This year, one in every twenty Americans will walk into a medical clinic and receive the wrong diagnosis.
That’s more than 10 million people, and for half of them, the misdiagnosis could be harmful, a 2014 study in the British Medical Journal concluded. Doctors try to be systematic when identifying illness and disease, but they’re only human. Bias creeps in. Alternatives are overlooked.
With a paper published today in Nature Medicine, a group of researchers from universities in the U.S. and China tested a potential remedy: artificial intelligence.
The researchers built a system that automatically diagnoses common childhood conditions — from influenza to meningitis — after reading a patient’s symptoms, medical history, lab results and other clinical data. The system was highly accurate, and one day could assist doctors in diagnosing patients with complex or rare conditions, the researchers said.

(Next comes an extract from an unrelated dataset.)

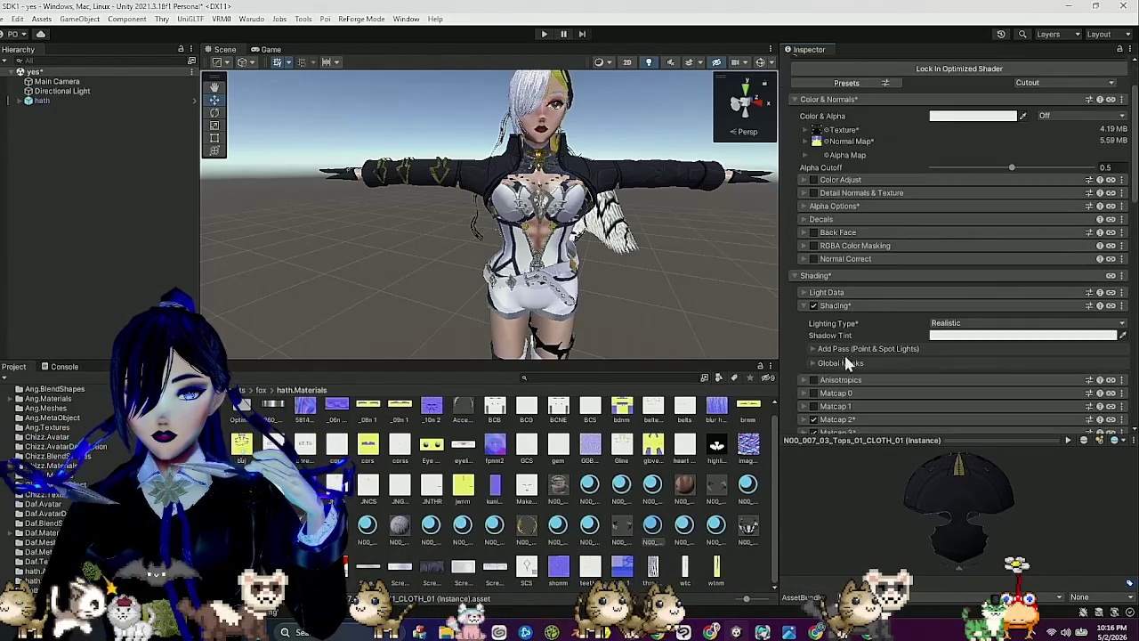
{"action": "left_click", "coordinate": [861, 307]}
{"action": "scroll", "coordinate": [858, 307], "scroll_direction": "down", "scroll_amount": 3}
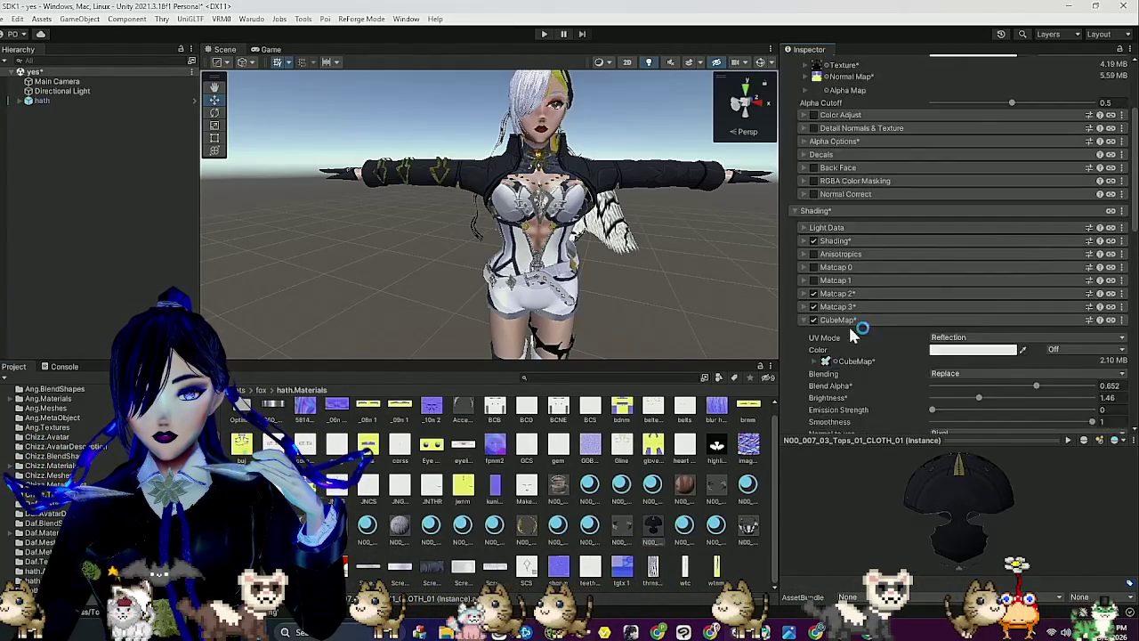
{"action": "scroll", "coordinate": [854, 298], "scroll_direction": "down", "scroll_amount": 3}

“In some situations, physicians cannot consider all the possibilities,” said Kang Zhang, a professor of ophthalmology, genetics and nanoengineering at the University of California, San Diego, and one of the authors of the paper. “This system can spot check and make sure the physician didn’t miss anything.”
The system relies on a neural network, a breed of artificial intelligence that can learn tasks by analyzing vast amounts of data. In this case, it analyzed electronic health records from more than 1.3 million patient visits to a pediatric hospital in China, learning to associate common medical conditions with specific patient information gathered by doctors, nurses and other technicians.
The same "deep learning" technology underpins everything from Google Translate (a smartphone app that translates between languages) to Amazon Alexa (a coffee-table gadget that recognizes voice commands from across the living room). After reshaping internet services, consumer devices and driverless cars in the early part of the decade, the technique is now moving into health care.
Many organizations, including Google, are developing and testing systems that analyze electronic health records, in an effort to flag potential medical conditions such as osteoporosis, diabetes, hypertension and heart failure. Similar technologies are being built to automatically detect signs of illness and disease in X-rays, MRIs and eye scans.
Able to recognize patterns in data that humans could never identify on their own, neural networks can be enormously powerful in the right situation. But even experts have difficulty understanding why such networks make particular decisions. As a result, extensive testing is needed to reassure both doctors and patients that these systems are reliable.
“These A.I. tools have a real chance to make a difference,” said Eric Topol, a cardiologist and geneticist with Scripps Research in San Diego, and the author of a forthcoming book on the use of machine learning in health care, who was not involved in the research. “But it is going to take a while.”
Using neural-network technology, Dr. Zhang has built systems that can analyze eye scans for hemorrhages, lesions and other signs of diabetic blindness. Ideally, such systems would serve as a first line of defense, screening patients and pinpointing those who need further attention.
Dr. Zhang and his colleagues now have created a system that can diagnose an even wider range of conditions, by recognizing patterns in text, not just in medical images. The new system analyzed the electronic medical records of nearly 600,000 patients at the Guangzhou Women and Children’s Medical Center, a hospital in southern China.
First, a group of trained physicians annotated the Guangzhou records, adding labels that identified information related to certain medical conditions. The system then analyzed the labeled data. When it was done, and was presented with new data — a patient’s symptoms determined during a physical examination — it was able to make connections on its own.
When tested on unlabeled data, the system could rival the performance of experienced physicians. It was more than 90 percent accurate at diagnosing asthma; the accuracy of physicians in the study ranged from 80 to 94 percent. In diagnosing gastrointestinal disease, the system was 87 percent accurate, compared to the physicians’s accuracy of 82 to 90 percent.
Experts said extensive clinical trials are now needed, particularly given the difficulty of interpreting decisions made by neural networks.
“Medicine is a slow-moving field,” said Ben Shickel, a researcher at the University of Florida who specializes in the use of deep learning for health care. “No one is just going to deploy one of these techniques without rigorous testing that shows exactly what is going on.”
It could be years before deep-learning systems are deployed in emergency rooms and clinics. But some are closer to real-world use. Google is now running clinical trials of its eye-scan system at two hospitals in southern India.
Deep-learning diagnostic tools are more likely to flourish in countries outside the U.S., Dr. Zhang said. Automated screening systems may be particularly useful in places where doctors are scarce.
The system built by Dr. Zhang and his colleagues benefited from the enormousness of the data set gathered from the hospital in Guangzhou. Similar data sets from U.S. hospitals are typically smaller, both because the average American hospital is smaller, and because regulations make it difficult to pool data from multiple facilities. Moreover, privacy norms are less stringent in China than in the U.S. and Europe.
“China does not have nearly the same obstacles,” Dr. Topol said.
Dr. Zhang said he and his colleagues were careful to protect patient privacy when gathering data for their new system. But he acknowledged that researchers in China may have an advantage when it comes to collecting and analyzing this kind of data. “The sheer size of the population — the sheer size of the data — is a big difference,” he said.